• Problem statement:
Restate the challengers panel article from "website 2.jpg" up to and including "Gender Balance Summit.", substituting "Remote" for "Hybrid".

• Passage:
Meet the challengers panel

website 2.jpg

“Diversity and inclusion makes us better humans, and it makes us better in business”

Hybrid working, enhanced mental health and better diversity and inclusion are all key to success in a post pandemic world. The CMI’s Ann Francke and Adidas’ Asif Sadiq discuss at the 2021 Moving Ahead Gender Balance Summit.

Moving on from the upheaval of the past 12 months was a key topic for this year’s Gender Balance Summit 2021 Challenger panel discussion with Ann Francke OBE, chief executive of the Chartered Management Institute (CMI) and author of Create a Gender- Balanced Workplace and Asif Sadiq MBE, Global Head of Diversity and Inclusion (D&I) at Adidas.

Francke’s passion for D&I was prompted by working in a gender-balanced environment early on in her career and noting its ability to create an inclusive environment. It’s something she has tried to pay forward in her own career, building her employees work life around their lives, watching inclusive environments emerge as a natural result that also, tellingly, had the highest market shares and margins in the company.

“As I became more senior though I was the first and only female on the executive committee and board on a number of occasions, and that was a lonely place to be,” she says, “I felt quite ‘othered’. So, it's important to me to promote a culture of diversity and inclusion; it makes us better humans, and it makes us better in business”

Sadiq is equally passionate about the win-win of a diverse and inclusive workplace – and society. “I’m a huge believer of inclusion because it's the right thing to do and from a business perspective. Getting it right generates more profits, better productivity, innovation and problem solving. Get it wrong and you risk damage from a reputational point of view, which in the end will cost you either your staff or financial losses.”

So, in a post-pandemic world, where does diversity and inclusion sit now? Both Francke and Sadiq are clear that although increasing D&I is a challenging endeavour in of itself, the past year has amplified key issues. It some ways it has increased the challenge, with research suggesting that programs and initiatives around diversity and inclusion are at risk of slipping away. The halting of Gender Pay Gap reporting during 2020 was one such high-profile example — now reinstated after a campaign by organisations including the CMI. And with the Covid-19 crisis impacting women and minorities disproportionally in terms of economics, whether through furlough, redundancy or leaving the workforce due to the pressures of the pandemic, getting this transparency back, not only on gender, but also on ethnicity and disability and other disadvantaged groups, is fundamental to the oft-quoted ideal of ‘building back better’.

It’s a challenge that businesses are levelling up to and in some areas even embracing. Sadiq notes that the last 12 months have given organisations an opportunity to learn and a chance to show up in many ways. The zeitgeist issue of flexible working in a post-pandemic world, for example, presents businesses with a chance to affect real change, challenge inequalities and create structural progress that will lie far beyond the physical desk location.

 “I'm a big believer that the responsibility around addressing some of that lies with men, as well,” Sadiq told the Gender Balance Summit audience. “We can no longer just be allies who turn up to International Women's Day events and say, ‘we've done our part’, we need to actively address some of those challenges faced. If you look at flexible working, working from home, women have ended up bearing the brunt of responsibilities, even when the men are working from home as well. How do we address that?”

• Dataset content:
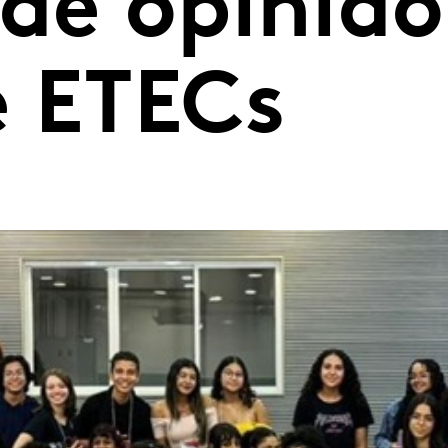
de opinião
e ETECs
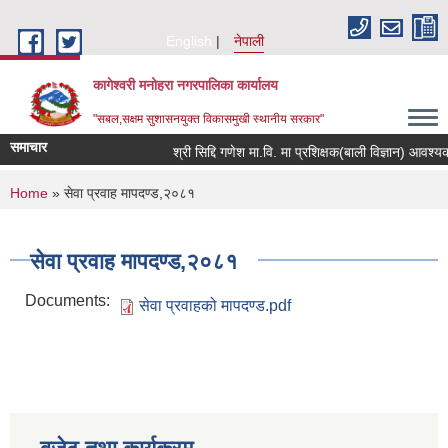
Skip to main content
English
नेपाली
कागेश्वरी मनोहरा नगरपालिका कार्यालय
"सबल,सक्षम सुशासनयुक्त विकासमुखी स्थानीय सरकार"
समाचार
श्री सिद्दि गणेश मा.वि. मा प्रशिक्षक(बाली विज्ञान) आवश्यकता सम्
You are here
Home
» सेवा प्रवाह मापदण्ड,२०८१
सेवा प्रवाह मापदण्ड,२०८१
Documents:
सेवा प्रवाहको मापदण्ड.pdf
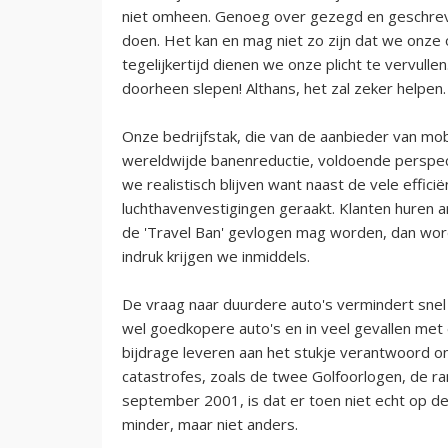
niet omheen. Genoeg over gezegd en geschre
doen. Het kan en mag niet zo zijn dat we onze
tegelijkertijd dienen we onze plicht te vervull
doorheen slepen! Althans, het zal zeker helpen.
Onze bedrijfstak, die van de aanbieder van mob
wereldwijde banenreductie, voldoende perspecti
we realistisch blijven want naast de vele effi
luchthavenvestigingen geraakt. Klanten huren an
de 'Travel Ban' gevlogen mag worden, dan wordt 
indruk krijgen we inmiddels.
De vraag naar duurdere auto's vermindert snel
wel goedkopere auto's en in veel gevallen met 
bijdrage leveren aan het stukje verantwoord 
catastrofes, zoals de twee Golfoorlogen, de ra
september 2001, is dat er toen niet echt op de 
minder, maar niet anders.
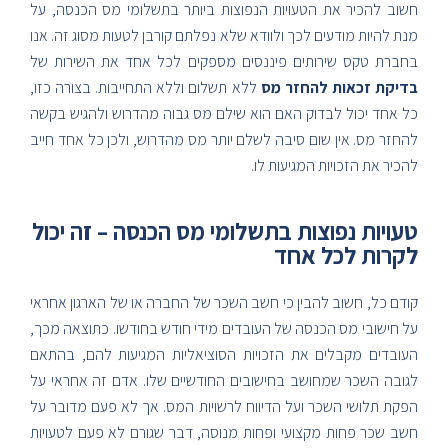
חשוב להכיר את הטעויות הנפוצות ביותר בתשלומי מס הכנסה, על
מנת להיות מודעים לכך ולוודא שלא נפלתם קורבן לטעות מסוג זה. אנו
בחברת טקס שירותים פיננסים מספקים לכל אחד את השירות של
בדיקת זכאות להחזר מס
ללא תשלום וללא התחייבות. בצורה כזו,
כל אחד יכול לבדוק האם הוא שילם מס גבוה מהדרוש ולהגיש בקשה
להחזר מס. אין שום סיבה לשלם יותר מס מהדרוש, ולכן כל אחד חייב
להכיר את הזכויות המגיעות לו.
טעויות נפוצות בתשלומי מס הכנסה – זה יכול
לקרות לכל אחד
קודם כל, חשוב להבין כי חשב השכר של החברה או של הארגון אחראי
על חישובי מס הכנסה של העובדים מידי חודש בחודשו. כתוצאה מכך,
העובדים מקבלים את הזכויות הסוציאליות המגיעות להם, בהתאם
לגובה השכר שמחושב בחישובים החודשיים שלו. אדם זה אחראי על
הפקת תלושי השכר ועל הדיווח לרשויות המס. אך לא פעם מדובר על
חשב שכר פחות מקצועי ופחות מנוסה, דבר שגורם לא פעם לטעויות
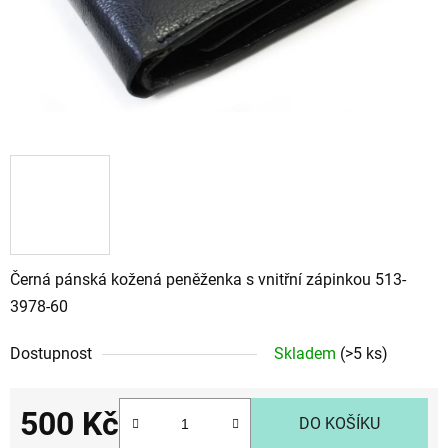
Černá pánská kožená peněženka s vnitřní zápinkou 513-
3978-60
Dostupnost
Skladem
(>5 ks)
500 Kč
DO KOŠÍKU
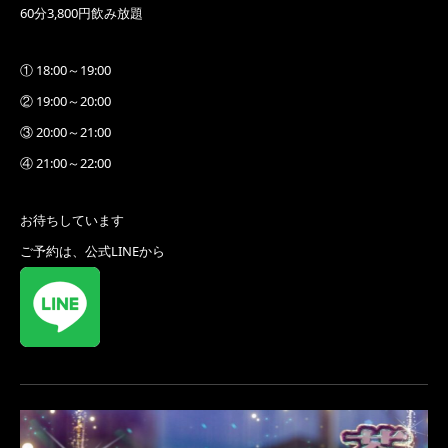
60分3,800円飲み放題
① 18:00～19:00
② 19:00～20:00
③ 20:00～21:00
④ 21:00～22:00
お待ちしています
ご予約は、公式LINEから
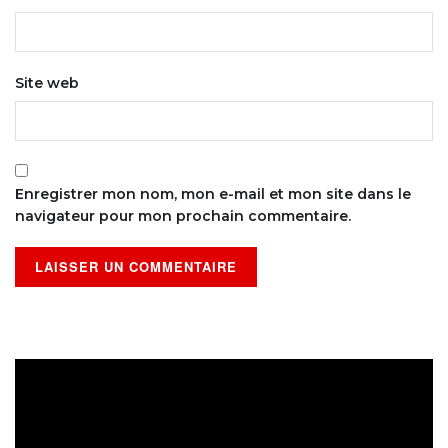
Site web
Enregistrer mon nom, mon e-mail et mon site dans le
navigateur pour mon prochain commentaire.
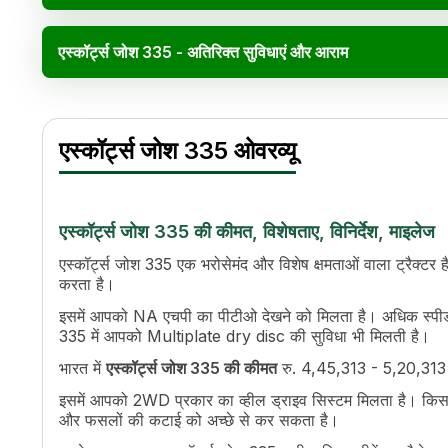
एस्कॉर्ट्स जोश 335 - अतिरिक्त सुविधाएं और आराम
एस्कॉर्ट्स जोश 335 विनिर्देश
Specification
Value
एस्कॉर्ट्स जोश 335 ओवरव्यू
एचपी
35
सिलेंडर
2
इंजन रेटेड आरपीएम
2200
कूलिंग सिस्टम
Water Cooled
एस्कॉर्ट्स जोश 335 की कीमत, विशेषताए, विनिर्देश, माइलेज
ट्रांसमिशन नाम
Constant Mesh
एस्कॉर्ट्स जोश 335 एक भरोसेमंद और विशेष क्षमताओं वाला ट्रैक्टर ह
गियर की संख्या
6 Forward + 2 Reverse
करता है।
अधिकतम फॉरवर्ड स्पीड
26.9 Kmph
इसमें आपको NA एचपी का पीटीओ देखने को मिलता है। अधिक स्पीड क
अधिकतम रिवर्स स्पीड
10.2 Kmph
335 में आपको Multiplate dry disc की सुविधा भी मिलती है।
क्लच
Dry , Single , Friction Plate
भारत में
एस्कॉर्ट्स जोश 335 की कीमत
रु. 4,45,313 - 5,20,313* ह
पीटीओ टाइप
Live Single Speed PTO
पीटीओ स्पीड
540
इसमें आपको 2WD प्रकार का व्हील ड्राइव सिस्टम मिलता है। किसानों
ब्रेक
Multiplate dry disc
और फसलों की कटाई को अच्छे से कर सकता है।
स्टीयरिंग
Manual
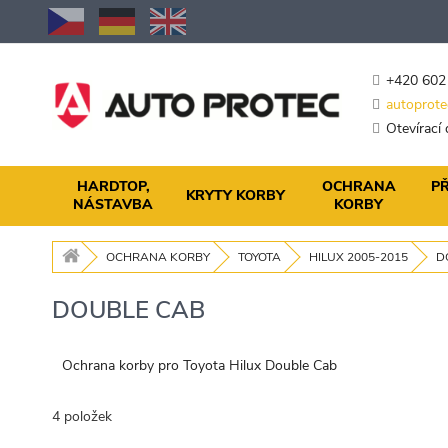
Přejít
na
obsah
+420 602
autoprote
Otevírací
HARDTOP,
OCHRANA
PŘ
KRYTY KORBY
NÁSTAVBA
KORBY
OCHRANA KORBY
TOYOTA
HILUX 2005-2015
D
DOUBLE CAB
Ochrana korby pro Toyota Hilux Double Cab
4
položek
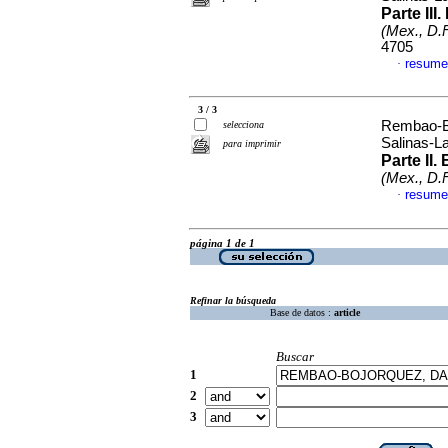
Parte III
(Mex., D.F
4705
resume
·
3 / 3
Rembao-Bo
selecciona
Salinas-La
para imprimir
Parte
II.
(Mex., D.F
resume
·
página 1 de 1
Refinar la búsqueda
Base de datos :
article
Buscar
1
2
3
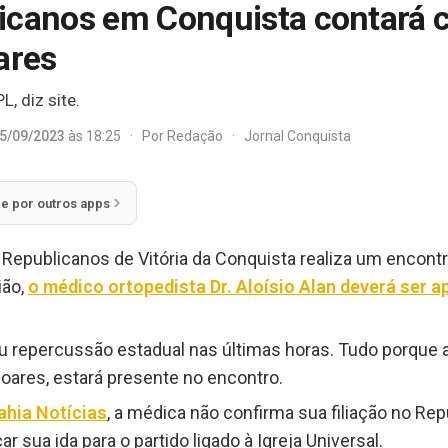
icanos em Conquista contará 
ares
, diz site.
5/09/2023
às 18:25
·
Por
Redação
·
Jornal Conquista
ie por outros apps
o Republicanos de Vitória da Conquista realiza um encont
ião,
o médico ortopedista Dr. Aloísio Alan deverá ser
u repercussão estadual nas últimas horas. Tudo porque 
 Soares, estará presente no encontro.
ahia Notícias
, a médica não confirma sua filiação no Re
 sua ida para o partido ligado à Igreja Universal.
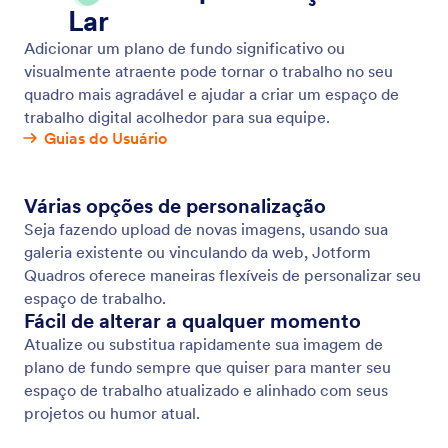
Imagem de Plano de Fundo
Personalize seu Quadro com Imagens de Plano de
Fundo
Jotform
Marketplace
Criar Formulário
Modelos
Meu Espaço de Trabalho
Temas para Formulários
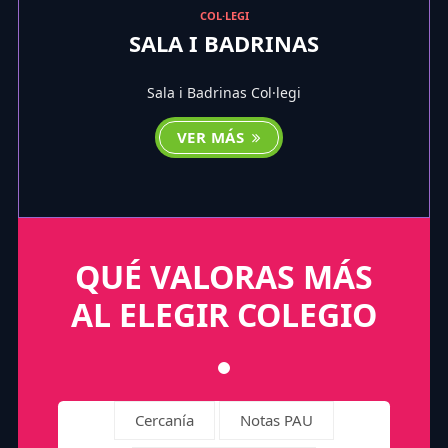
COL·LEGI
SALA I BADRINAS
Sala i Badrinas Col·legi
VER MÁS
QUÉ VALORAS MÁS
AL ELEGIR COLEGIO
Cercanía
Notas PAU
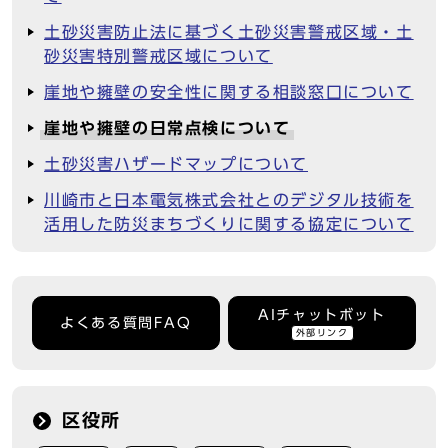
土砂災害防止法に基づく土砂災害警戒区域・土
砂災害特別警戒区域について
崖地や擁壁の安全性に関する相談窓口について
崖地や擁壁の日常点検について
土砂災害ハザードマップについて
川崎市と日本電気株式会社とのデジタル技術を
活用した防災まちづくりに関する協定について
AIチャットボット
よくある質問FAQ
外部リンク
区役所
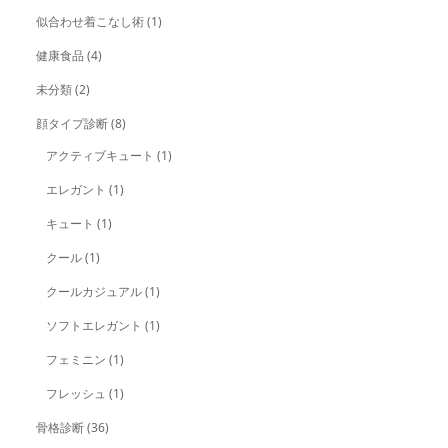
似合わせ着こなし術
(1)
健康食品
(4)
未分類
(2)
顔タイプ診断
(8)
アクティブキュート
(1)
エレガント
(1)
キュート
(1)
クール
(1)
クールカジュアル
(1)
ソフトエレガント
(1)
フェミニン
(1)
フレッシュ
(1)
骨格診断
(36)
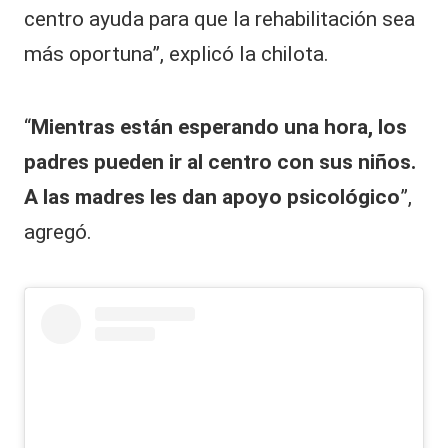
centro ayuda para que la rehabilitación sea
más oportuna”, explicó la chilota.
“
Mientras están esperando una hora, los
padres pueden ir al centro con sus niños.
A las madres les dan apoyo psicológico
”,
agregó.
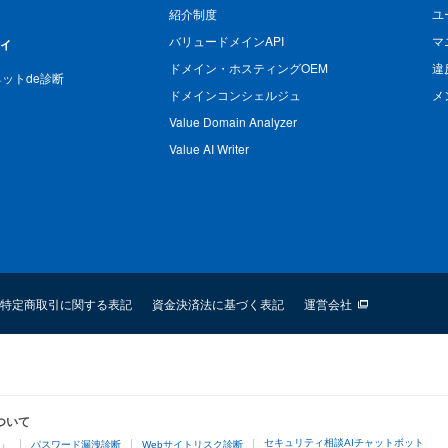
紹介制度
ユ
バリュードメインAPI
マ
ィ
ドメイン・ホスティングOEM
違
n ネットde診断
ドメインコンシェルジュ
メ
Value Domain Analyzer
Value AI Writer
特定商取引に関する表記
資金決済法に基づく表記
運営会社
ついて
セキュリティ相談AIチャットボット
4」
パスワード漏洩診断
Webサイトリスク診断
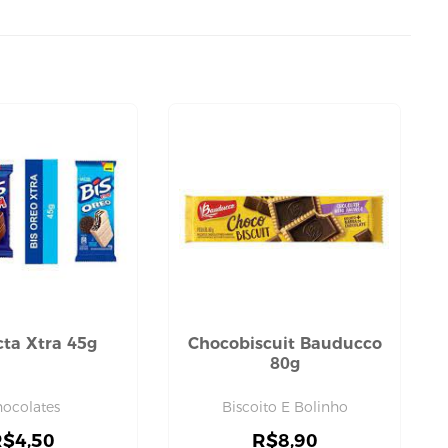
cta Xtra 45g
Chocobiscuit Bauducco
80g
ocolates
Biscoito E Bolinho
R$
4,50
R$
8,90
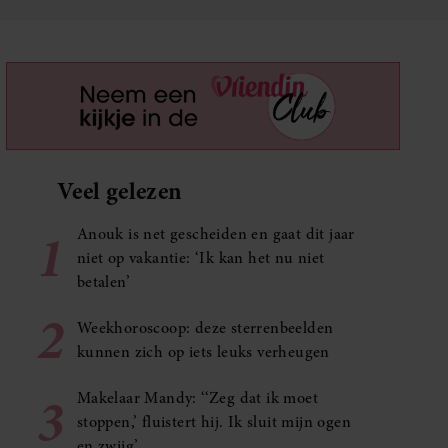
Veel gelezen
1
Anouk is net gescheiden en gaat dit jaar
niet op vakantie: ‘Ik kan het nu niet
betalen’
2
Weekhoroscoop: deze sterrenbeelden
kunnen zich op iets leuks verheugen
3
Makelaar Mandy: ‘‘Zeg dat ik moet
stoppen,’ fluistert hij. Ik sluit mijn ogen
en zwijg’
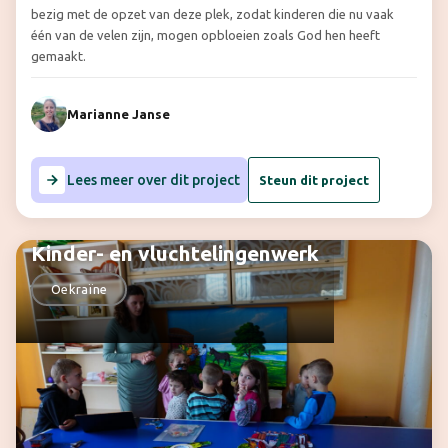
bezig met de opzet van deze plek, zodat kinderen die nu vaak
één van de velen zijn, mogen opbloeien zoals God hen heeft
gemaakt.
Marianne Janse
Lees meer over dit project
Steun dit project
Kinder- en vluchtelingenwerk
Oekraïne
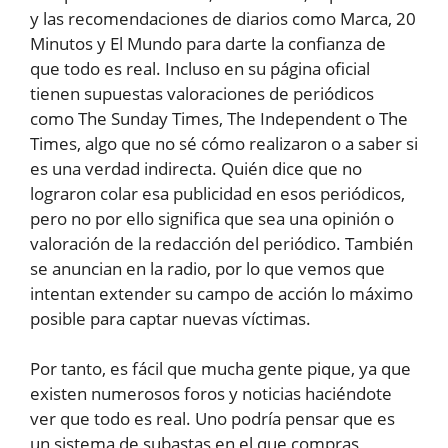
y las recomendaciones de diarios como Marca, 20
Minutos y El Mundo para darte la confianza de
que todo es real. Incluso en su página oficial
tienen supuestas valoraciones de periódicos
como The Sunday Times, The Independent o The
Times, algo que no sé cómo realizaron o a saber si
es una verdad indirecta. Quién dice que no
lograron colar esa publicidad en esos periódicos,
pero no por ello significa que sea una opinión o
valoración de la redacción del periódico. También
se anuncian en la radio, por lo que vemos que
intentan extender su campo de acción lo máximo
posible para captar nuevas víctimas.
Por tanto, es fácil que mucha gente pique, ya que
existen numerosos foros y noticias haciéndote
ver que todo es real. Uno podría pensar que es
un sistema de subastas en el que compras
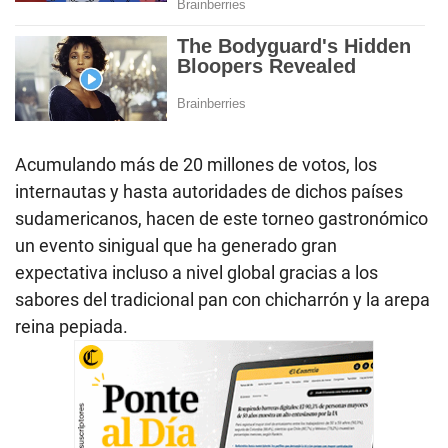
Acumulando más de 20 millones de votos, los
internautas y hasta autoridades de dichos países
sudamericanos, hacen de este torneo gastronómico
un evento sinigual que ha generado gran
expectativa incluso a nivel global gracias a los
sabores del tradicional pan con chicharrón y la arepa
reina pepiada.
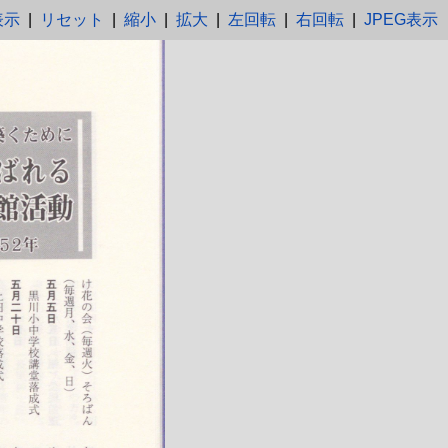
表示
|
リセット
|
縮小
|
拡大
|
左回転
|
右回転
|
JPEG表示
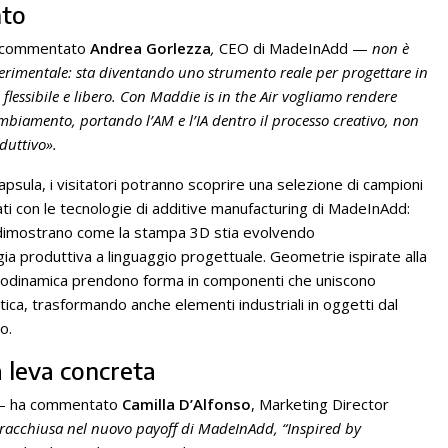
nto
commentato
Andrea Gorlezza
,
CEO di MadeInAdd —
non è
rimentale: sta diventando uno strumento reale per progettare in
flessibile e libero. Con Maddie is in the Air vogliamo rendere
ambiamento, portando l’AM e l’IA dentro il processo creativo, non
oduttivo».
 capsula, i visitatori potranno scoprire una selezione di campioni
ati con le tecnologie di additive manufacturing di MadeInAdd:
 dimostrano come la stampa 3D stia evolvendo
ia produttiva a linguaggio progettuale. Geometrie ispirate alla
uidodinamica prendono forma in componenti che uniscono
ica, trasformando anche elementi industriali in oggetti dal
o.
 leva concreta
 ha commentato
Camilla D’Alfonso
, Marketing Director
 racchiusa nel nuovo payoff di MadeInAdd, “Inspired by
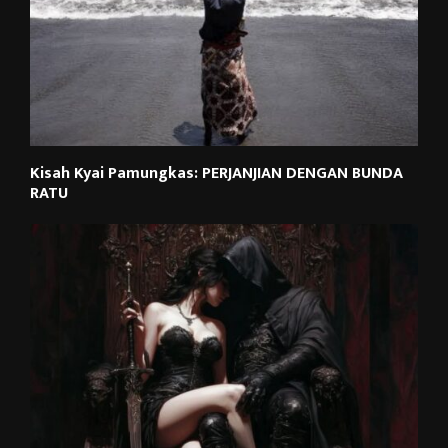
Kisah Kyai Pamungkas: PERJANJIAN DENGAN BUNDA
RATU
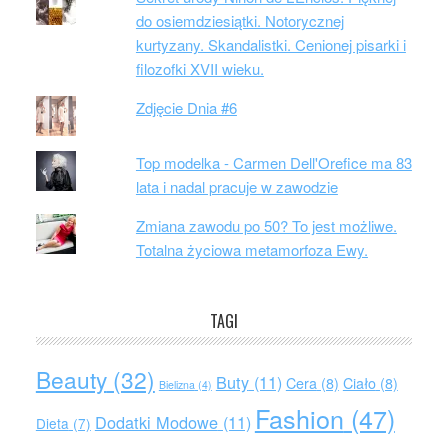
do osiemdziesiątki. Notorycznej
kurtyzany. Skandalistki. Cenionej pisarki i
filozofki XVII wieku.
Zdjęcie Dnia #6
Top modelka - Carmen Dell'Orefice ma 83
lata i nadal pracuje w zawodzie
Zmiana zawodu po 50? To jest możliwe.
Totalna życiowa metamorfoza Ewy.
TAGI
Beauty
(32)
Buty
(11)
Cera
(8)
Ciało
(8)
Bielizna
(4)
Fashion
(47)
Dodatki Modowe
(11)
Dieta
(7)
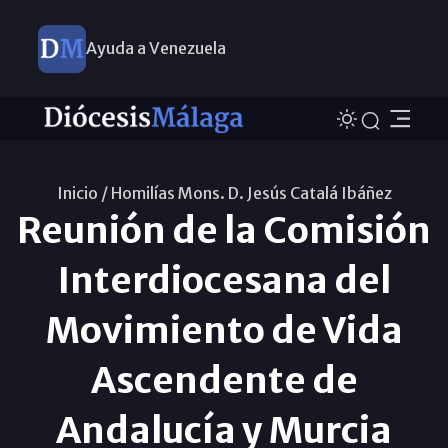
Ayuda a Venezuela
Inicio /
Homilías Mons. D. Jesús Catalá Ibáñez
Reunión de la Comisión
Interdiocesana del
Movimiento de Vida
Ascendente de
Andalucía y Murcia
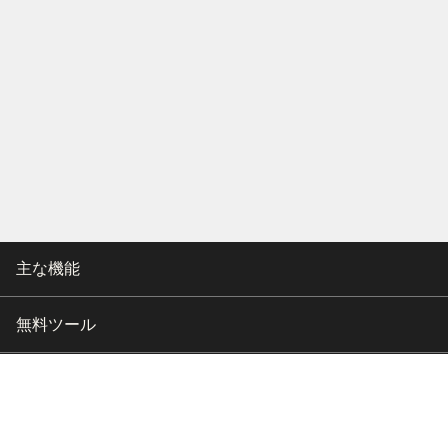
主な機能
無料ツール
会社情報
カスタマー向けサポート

• Answer box:
website 2.jpg

“Diversity and inclusion makes us better humans, and it makes us better in business”

Remote working, enhanced mental health and better diversity and inclusion are all key to success in a post pandemic world. The CMI’s Ann Francke and Adidas’ Asif Sadiq discuss at the 2021 Moving Ahead Gender Balance Summit.